▶ **What to work on**
a - In the sour cream cheese discussion below, reproduce the passage starting at "Smooth: hit right" and ending at "with excellent results.", substituting "starter" for "culture" wherever it occurs.
b - Answer these questions from the sour cream cheese discussion below:
(i) What acidity range does linuxboy give for draining?
(ii) How much culture does nightskyfarm use for 4 gallons of milk?
(iii) According to fmg, what takes longer with early lactation milk?

# Sour cream cheese



## eliya (Mar 11, 2008)

We've been making cream cheese using the recipe here: http://www.thefamilyhomestead.com/makecreamcheese.htm

It's great except for the fact that it always seems to turn out more sour than store bought cream cheese. Sometimes it is pretty grainy too. What is the trick to getting super smooth, non-sour cream cheese?


----------



## linuxboy (Oct 26, 2009)

Smooth: hit right acidity targets for when you add rennet, and when you start to drain (4.6-4.8)
acidity: select the right culture, such as a DL mix, and drain at 4.6-4.8


----------



## nightskyfarm (Sep 7, 2009)

You might try using a bit less culture. I use 1/8 - 1/4 tsp for 4 gallons of milk with excellent results.


----------



## fmg (Jul 4, 2011)

That is basically the recipe I follow for making chevre. I have had grainy batches and liquidy batches, but mostly I got into a routine last summer and was doing well. Then I took some time off from milking, and the first batch I made was a fail.  It never set up. I think maybe I just needed to give it a bit more time. That's what I just read on another of the cheesemaking threads here, for early lactation milk, it takes longer for the cheese to set up/separate from the whey.

▶ **Dataset entries**
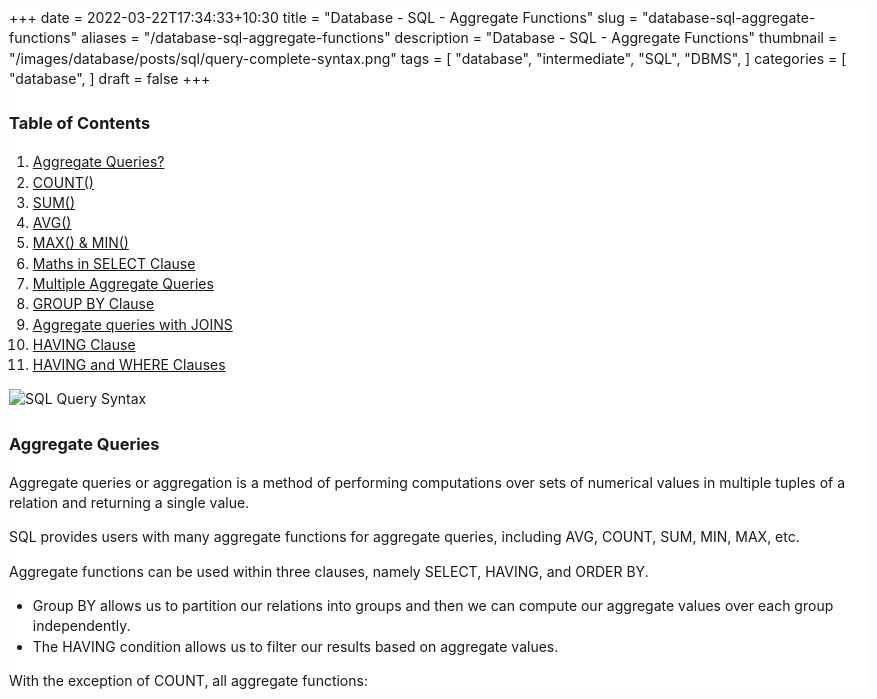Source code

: +++
date = 2022-03-22T17:34:33+10:30
title = "Database - SQL - Aggregate Functions"
slug = "database-sql-aggregate-functions"
aliases = "/database-sql-aggregate-functions"
description = "Database - SQL - Aggregate Functions"
thumbnail = "/images/database/posts/sql/query-complete-syntax.png"
tags = [
    "database",
    "intermediate",
    "SQL",
    "DBMS",
]
categories = [
    "database",
]
draft = false
+++

### Table of Contents

1. [Aggregate Queries?](#aggregate-queries)
1. [COUNT()](#count-function)
1. [SUM()](#sum-function)
1. [AVG()](#avg-function)
1. [MAX() & MIN()](#max-and-min-functions)
1. [Maths in SELECT Clause](#maths-in-select-clause)
1. [Multiple Aggregate Queries](#multiple-aggregate-queries)
1. [GROUP BY Clause](#group-by-clause)
1. [Aggregate queries with JOINS](#aggregate-queries-with-joins)
1. [HAVING Clause](#having-clause)
1. [HAVING and WHERE Clauses](#having-and-where-clauses)

![SQL Query Syntax](/images/database/posts/sql/query-complete-syntax.png)

### Aggregate Queries

Aggregate queries or aggregation is a method of performing computations over
sets of numerical values in multiple tuples of a relation and returning a single
value.

SQL provides users with many aggregate functions for aggregate queries,
including AVG, COUNT, SUM, MIN, MAX, etc.

Aggregate functions can be used within three clauses, namely SELECT, HAVING, and
ORDER BY.

- Group BY allows us to partition our relations into groups and then we
  can compute our aggregate values over each group independently.
- The HAVING condition allows us to filter our results based on
  aggregate values.

With the exception of COUNT, all aggregate functions:
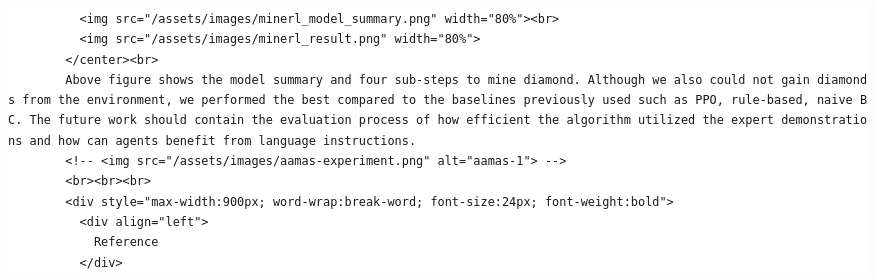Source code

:               <img src="/assets/images/minerl_model_summary.png" width="80%"><br>
              <img src="/assets/images/minerl_result.png" width="80%">
            </center><br>
            Above figure shows the model summary and four sub-steps to mine diamond. Although we also could not gain diamonds from the environment, we performed the best compared to the baselines previously used such as PPO, rule-based, naive BC. The future work should contain the evaluation process of how efficient the algorithm utilized the expert demonstrations and how can agents benefit from language instructions. 
            <!-- <img src="/assets/images/aamas-experiment.png" alt="aamas-1"> -->
            <br><br><br>
            <div style="max-width:900px; word-wrap:break-word; font-size:24px; font-weight:bold">
              <div align="left">
                Reference
              </div>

▶ **Task-by-task outputs**
a -
Smooth: hit right acidity targets for when you add rennet, and when you start to drain (4.6-4.8)
acidity: select the right starter, such as a DL mix, and drain at 4.6-4.8


----------



## nightskyfarm (Sep 7, 2009)

You might try using a bit less starter. I use 1/8 - 1/4 tsp for 4 gallons of milk with excellent results.

b -
(i) 4.6-4.8
(ii) 1/8 - 1/4 tsp
(iii) The cheese setting up and separating from the whey